Quinn kept walking. “I’m nobody’s son,” they said without looking back. They followed the shadow ahead of them, moving resolutely into the unknown.

* * *

Story by Gregory M. Fox

Shadows

They buried Boneheart Cole Carrow in shallow grave on the battlefield where he fell. For long years afterword, people avoided that burnt and broken land with its memories of tragedy and strife. So, no one knew when the tree began to grow.

It was a jagged, twisting thing. The old men would spit on the ground when they passed the place and would warn their children and grandchildren to stay clear of Carrow’s tree. It was considered a sign from heaven when the tree was stuck by lightning during one late summer storm.

Only, the tree didn’t die. New branches rose from the charred stump like a clawed hand rising from the grave. Men declared the field cursed, and none would build or plow or even cross through that place. A wood grew up around the undead tree. Or, as some whispered, that one forsaken tree, glutted on blood, had spread like a weed until it had become a forest unto itself.

Generations later, the battle has been forgotten, as has Boneheart himself. But the trees still stand. The folk of that region know to avoid Carrow Wood. Old twisted branches claw toward the sky and cast long, dark shadows.

* * *

Story by Gregory M. Fox

Oblivion

I feel the pull of oblivion.

I’m about to die, and no one will ever know. It was a risk, they told us, but not one I ever took all that seriously. Instead, I had imagined celebrity. I had expected interviews about the courage it took to leave my planet and sail off into the unknown.

Stupid.

The crushing pressure of inevitability.

Half the reason I left was because I knew no one would miss me.
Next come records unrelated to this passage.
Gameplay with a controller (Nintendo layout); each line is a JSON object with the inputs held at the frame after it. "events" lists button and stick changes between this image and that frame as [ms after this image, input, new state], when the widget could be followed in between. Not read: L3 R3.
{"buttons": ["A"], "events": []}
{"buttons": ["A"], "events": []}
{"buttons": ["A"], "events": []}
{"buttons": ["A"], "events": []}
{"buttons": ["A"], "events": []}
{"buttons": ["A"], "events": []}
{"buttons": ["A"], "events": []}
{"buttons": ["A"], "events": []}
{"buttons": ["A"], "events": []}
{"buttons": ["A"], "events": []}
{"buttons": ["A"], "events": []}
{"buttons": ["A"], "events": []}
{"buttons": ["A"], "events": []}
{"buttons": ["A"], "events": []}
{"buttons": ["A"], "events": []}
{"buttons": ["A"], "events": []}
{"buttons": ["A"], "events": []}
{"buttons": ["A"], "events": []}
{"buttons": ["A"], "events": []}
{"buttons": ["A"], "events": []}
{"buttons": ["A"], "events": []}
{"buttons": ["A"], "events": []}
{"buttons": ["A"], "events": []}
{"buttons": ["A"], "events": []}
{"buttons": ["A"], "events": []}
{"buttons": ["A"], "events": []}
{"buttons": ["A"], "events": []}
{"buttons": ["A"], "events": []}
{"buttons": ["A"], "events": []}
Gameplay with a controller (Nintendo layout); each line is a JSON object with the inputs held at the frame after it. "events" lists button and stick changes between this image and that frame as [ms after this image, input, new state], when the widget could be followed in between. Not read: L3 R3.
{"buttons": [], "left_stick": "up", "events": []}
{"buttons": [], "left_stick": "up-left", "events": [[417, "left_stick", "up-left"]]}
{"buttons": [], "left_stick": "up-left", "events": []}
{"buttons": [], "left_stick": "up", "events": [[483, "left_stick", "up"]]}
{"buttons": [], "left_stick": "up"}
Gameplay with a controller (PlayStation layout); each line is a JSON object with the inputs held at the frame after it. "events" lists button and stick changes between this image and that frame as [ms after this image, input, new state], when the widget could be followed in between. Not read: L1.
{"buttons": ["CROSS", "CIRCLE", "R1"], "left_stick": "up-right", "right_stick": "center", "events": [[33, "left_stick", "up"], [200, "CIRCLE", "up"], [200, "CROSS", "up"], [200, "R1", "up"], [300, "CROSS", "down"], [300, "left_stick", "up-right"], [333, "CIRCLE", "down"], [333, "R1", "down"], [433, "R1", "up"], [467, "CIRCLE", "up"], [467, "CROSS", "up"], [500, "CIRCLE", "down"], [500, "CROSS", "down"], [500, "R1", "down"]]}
Exploration! Adventure! The advancement of the human race! It sounded fantastic – like an opportunity to give my life meaning, instead of surrendering to the empty void that was open in front of me.

Ironic.

I’m falling, and I may never stop.

If it had been a supernova, then eventually earth would have found out. Centuries later, that annihilating light would have reached terrestrial eyes. They would have known my fate, if not the details. Even if it was a simple equipment malfunction, remains might have endured. But nothing escapes a black hole. No distress signals, no wreckage, not even light.

Inescapable.

What was it all for?

Wonder and awe. Light bends and swirls. Time stretches and breaks apart. Reality ripples. The universe consumes me.

* * *

Story by Gregory M. Fox

Sloppy

“Sloppy,” the old man announced, shaking his head.

Mara’s brush hesitated, her brow furrowed. “Sloppy? I’ve hardly even begun.”

A flippant wave at the canvas. “And you paint as though how you begin does not matter.”

She examined her scant progress, suddenly hyper-aware of its imperfection “But I can just paint over all this anyway, can’t I?”

Thick white eyebrows arched in exaggerated shock. “You think you can cover over your inadequacies so easily? I teach artists, not house painters or politicians. Every brush stroke matters. To make a masterpiece, every drop of paint must serve the whole.”

The words stung, and they confirmed her own suspicions. “So, I’m just doomed then. Anything that’s not perfect from the start should just be thrown out, right?”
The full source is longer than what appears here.